Vorsichtig vermied er das geringste Geräusch, das sie wecken
konnte, machte kehrt und trat grübelnd, wie er die Sache
anpacken sollte, den Rückweg an. Als er am Hause ankam, hatte
er bereits beschlossen, Biancas Vater zu erzählen, was er
entdeckt hatte, denn der rasch auflodernde Zorn
Esteban
Truchas erschien ihm als das beste Mittel, das Problem zu lösen.
»Sollen die Eingeborenen das unter sich ausmachen«, dachte er.
Jean de Satigny wartete nicht bis zum Morgen. Er klopfte an
der Schlafzimmertür seines Gastgebers, und noch ehe dieser
ganz zu sich gekommen war, verpaßte er ihm seine Version der
Geschichte.

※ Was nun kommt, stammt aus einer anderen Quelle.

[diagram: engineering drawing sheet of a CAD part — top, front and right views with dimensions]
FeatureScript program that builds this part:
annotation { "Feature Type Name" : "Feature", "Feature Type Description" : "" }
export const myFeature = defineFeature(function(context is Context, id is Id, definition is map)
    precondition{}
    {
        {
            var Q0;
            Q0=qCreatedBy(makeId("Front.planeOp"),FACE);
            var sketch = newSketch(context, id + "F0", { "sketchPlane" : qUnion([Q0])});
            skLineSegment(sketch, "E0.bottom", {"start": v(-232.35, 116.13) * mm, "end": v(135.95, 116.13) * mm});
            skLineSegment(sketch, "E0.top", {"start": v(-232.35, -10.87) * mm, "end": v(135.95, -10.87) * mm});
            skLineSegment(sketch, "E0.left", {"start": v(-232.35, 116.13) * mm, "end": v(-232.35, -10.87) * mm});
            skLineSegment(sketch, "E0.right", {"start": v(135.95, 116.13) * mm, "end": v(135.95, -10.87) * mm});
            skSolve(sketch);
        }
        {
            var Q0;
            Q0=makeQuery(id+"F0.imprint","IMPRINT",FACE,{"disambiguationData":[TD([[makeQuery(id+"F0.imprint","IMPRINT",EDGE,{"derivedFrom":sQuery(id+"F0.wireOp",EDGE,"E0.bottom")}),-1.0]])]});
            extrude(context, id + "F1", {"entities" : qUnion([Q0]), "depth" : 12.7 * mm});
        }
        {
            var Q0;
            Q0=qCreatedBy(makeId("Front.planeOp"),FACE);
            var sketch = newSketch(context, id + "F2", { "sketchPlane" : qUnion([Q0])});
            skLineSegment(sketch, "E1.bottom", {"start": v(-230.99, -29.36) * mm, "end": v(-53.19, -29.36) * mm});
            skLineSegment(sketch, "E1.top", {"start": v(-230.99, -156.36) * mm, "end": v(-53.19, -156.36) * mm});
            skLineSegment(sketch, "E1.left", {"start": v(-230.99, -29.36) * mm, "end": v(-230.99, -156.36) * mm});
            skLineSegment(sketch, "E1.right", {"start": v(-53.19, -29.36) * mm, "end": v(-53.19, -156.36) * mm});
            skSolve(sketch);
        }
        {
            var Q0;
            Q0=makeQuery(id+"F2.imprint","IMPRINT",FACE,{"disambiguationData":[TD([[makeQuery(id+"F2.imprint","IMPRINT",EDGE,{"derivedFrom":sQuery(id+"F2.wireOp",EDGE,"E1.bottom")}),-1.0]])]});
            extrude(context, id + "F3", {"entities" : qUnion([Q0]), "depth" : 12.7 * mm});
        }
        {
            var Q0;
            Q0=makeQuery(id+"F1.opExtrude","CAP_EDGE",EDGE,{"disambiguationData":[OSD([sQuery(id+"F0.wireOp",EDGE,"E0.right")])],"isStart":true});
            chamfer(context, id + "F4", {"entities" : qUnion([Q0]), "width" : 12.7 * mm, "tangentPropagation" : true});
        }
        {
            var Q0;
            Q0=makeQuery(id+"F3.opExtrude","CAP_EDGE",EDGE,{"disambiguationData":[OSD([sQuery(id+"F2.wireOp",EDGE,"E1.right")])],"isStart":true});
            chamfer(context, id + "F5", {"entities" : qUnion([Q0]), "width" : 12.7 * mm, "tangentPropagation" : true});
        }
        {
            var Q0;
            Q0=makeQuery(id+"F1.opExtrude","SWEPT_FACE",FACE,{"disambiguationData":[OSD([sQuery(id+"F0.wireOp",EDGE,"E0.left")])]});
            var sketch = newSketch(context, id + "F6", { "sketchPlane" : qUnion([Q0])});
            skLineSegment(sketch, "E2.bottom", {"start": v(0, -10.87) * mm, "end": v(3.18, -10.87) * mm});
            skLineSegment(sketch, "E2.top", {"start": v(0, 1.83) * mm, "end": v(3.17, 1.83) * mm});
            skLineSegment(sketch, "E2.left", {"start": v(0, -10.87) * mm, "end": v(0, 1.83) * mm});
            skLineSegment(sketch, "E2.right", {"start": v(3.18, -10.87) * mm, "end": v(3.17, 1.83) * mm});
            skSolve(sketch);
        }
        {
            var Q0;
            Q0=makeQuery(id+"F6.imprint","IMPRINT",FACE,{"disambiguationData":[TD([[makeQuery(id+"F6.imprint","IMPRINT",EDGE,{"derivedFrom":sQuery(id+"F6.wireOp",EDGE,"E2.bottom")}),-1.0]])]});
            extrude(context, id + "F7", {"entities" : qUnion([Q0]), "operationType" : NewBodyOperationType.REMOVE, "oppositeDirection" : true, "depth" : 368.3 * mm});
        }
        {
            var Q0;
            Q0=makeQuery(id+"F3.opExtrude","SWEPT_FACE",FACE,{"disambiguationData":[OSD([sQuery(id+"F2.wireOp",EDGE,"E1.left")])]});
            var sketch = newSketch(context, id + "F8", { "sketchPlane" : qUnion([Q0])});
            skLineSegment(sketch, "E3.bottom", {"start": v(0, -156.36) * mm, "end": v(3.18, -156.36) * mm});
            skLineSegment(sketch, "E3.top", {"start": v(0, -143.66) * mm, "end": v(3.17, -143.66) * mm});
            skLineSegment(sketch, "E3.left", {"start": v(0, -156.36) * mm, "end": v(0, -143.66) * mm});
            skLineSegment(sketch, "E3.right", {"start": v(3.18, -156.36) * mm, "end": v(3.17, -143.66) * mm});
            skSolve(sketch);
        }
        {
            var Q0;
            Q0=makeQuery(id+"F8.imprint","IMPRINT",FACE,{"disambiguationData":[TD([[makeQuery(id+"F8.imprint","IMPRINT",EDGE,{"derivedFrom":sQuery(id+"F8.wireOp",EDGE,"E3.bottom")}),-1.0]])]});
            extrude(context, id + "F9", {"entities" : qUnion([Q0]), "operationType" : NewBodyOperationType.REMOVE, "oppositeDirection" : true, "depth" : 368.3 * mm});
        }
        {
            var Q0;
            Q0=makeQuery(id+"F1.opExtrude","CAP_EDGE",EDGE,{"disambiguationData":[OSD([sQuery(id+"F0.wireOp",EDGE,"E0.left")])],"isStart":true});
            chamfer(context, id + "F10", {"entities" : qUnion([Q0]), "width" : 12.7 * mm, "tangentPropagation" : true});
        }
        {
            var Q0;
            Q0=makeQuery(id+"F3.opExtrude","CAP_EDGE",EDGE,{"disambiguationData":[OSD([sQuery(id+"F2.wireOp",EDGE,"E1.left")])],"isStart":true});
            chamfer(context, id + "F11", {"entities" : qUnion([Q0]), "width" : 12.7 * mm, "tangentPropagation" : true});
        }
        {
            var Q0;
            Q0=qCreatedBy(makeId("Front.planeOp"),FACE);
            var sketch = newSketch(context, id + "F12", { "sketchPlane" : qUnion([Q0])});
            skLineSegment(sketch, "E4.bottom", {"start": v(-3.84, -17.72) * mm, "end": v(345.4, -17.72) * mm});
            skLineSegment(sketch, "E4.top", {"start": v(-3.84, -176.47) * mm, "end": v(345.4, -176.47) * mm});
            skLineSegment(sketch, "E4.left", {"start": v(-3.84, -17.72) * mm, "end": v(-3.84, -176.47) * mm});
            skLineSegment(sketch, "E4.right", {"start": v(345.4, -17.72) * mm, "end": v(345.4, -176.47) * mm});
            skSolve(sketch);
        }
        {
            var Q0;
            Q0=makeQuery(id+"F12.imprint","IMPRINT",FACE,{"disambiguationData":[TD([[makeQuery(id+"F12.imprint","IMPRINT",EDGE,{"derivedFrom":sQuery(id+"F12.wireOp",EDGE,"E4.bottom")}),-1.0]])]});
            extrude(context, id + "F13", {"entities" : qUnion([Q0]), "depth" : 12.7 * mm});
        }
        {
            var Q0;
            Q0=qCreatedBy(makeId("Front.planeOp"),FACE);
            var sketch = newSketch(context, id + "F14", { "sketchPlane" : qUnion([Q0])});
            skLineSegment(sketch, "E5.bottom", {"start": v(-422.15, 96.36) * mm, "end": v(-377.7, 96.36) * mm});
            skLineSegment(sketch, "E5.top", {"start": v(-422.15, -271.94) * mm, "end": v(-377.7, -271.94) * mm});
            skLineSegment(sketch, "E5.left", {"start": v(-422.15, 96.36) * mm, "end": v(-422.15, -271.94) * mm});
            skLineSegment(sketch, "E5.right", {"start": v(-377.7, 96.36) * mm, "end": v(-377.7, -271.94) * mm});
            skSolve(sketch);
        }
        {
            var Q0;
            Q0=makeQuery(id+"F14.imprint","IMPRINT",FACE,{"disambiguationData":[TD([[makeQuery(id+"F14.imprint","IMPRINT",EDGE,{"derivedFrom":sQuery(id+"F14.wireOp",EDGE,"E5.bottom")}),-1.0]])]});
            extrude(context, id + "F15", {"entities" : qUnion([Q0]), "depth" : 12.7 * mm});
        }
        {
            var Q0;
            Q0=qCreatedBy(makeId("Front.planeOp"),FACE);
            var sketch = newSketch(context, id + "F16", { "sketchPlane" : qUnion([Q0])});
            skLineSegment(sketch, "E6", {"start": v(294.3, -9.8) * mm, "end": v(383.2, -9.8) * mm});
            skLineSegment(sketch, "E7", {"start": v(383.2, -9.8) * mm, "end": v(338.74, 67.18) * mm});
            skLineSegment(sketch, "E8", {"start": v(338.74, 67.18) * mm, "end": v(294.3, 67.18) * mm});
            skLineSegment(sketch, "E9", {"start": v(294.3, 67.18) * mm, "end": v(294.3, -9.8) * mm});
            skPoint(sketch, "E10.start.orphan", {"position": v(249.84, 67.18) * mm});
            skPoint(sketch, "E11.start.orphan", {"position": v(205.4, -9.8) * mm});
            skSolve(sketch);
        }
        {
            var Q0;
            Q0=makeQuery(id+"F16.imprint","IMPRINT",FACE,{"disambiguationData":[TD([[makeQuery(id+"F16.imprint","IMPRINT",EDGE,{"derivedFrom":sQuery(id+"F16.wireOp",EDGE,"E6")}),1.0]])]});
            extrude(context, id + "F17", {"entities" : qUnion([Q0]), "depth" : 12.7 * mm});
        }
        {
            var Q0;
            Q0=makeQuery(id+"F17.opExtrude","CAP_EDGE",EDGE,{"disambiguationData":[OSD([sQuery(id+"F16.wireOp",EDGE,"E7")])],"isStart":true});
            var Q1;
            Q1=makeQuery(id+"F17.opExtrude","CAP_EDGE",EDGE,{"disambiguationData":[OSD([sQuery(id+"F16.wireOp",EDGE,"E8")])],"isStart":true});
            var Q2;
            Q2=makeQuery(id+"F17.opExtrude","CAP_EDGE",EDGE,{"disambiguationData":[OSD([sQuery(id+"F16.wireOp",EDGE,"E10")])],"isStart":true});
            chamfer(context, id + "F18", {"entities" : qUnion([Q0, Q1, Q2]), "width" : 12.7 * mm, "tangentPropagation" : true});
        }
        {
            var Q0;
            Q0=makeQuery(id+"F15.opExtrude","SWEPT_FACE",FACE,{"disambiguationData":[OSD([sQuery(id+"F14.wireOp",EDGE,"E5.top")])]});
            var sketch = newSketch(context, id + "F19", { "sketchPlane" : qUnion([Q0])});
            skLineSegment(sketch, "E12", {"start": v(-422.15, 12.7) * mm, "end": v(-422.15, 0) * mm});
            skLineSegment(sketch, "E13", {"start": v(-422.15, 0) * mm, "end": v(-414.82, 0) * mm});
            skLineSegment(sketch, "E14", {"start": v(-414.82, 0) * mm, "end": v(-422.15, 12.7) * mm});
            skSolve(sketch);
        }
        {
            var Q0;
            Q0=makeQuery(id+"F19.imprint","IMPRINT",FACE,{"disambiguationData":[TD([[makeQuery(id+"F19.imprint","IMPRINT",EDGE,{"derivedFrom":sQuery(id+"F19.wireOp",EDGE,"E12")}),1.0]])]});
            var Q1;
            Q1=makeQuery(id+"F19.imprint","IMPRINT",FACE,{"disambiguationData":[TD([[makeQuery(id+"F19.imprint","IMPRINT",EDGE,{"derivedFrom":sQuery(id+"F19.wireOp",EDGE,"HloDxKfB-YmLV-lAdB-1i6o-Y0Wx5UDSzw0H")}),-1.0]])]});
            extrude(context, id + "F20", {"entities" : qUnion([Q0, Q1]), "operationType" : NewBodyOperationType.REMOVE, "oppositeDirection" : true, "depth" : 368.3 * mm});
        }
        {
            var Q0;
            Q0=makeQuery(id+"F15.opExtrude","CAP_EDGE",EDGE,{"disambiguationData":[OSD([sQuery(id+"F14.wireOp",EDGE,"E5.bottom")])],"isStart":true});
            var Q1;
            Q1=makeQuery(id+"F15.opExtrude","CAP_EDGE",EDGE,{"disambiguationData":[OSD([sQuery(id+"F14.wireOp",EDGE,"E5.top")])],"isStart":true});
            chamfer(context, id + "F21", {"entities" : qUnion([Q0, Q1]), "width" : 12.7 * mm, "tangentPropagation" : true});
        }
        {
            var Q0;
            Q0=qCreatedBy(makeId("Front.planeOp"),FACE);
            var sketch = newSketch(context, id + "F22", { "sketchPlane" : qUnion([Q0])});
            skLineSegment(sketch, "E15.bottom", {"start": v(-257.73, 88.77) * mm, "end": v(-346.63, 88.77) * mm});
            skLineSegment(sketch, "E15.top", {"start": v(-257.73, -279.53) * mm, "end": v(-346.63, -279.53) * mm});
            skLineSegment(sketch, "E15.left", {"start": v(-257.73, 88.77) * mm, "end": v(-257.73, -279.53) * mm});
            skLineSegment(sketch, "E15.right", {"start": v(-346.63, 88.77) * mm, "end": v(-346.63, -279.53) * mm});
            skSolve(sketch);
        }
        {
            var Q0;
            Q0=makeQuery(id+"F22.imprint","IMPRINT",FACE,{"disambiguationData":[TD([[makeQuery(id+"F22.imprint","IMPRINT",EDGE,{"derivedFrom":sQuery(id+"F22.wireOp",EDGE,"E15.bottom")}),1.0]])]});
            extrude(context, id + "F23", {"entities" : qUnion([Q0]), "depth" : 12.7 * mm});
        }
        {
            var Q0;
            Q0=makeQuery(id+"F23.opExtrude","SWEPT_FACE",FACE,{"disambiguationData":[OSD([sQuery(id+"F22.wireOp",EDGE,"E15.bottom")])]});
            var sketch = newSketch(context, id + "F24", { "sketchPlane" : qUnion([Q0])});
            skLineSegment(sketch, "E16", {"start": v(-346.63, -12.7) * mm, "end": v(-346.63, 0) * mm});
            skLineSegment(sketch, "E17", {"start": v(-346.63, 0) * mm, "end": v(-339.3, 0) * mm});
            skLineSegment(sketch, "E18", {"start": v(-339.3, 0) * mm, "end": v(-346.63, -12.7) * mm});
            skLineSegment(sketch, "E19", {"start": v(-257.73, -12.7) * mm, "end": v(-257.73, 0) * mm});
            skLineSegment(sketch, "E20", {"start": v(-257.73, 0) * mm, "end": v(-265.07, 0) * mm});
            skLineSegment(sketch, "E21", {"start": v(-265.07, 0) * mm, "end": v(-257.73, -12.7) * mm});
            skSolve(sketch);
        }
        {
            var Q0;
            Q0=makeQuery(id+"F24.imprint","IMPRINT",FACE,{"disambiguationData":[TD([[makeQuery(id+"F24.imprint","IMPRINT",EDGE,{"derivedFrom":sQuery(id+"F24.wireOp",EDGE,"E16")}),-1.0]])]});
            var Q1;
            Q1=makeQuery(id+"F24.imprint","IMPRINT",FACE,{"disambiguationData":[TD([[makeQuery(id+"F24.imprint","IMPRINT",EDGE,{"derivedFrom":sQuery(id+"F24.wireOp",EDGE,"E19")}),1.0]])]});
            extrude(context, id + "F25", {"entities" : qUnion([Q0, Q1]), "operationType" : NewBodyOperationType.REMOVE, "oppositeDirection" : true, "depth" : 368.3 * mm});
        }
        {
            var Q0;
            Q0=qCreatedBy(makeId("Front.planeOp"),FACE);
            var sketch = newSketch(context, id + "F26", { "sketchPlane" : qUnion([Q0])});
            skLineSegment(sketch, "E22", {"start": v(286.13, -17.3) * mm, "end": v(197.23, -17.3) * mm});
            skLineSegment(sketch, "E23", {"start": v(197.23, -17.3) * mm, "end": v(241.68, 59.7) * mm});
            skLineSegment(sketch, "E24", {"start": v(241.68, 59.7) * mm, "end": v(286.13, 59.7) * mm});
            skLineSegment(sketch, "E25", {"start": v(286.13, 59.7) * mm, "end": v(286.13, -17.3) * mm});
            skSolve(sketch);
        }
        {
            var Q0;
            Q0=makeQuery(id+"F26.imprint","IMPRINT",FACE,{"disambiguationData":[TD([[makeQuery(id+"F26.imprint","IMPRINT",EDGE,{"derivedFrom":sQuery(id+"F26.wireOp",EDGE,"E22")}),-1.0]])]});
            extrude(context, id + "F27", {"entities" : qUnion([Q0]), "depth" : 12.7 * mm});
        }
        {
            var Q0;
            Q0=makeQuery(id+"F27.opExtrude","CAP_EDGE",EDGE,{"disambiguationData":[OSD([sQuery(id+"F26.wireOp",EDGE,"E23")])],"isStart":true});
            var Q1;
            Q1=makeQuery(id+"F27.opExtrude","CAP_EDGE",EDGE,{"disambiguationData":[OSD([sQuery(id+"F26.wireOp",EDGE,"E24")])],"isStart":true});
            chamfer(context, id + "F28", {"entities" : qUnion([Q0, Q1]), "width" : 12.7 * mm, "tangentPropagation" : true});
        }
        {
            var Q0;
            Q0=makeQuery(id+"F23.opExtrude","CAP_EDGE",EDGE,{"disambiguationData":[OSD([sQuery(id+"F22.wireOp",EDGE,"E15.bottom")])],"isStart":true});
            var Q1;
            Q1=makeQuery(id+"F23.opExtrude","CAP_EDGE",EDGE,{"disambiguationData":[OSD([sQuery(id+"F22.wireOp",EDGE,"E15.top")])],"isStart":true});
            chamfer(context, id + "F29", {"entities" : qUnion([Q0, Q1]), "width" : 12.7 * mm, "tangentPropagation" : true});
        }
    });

Er habe wegen der Hitze nicht schlafen können,
sagte er, sei, um frischte Luft zu schnappen, unversehens an den
Fluß gegangen, und dort habe er das Niederschmetternde
gesehen: seine künftige Braut in den Armen des bärtigen
Jesuiten, beide nackt, schlafend im Mondlicht. Die Erwähnung
des Jesuiten lenkte Esteban für einen Augenblick von der Fährte
ab, denn daß seine Tochter mit Pater José Dulce Maria schlief,
konnte er sich nicht vorstellen, aber dann dämmerte ihm, was
geschehen war, und er begriff, daß er während der Beerdigung
des alten Garcia einem schlechten Scherz aufgesessen war und
der Verführer kein anderer als Pedro Tercero García sein
konnte, dieser verfluchte Hurensohn, der ihm das mit dem
Leben würde bezahlen müssen. In größter Eile fuhr er in seine
Hosen, zog die Stiefel an, warf sich die Flinte über die Schulter
und langte sich die Reitpeitsche von der Wand.
»Sie warten hier auf mich, Don«, befahl er dem Franzosen,
der durchaus nicht die Absicht hatte, ihn zu begleiten.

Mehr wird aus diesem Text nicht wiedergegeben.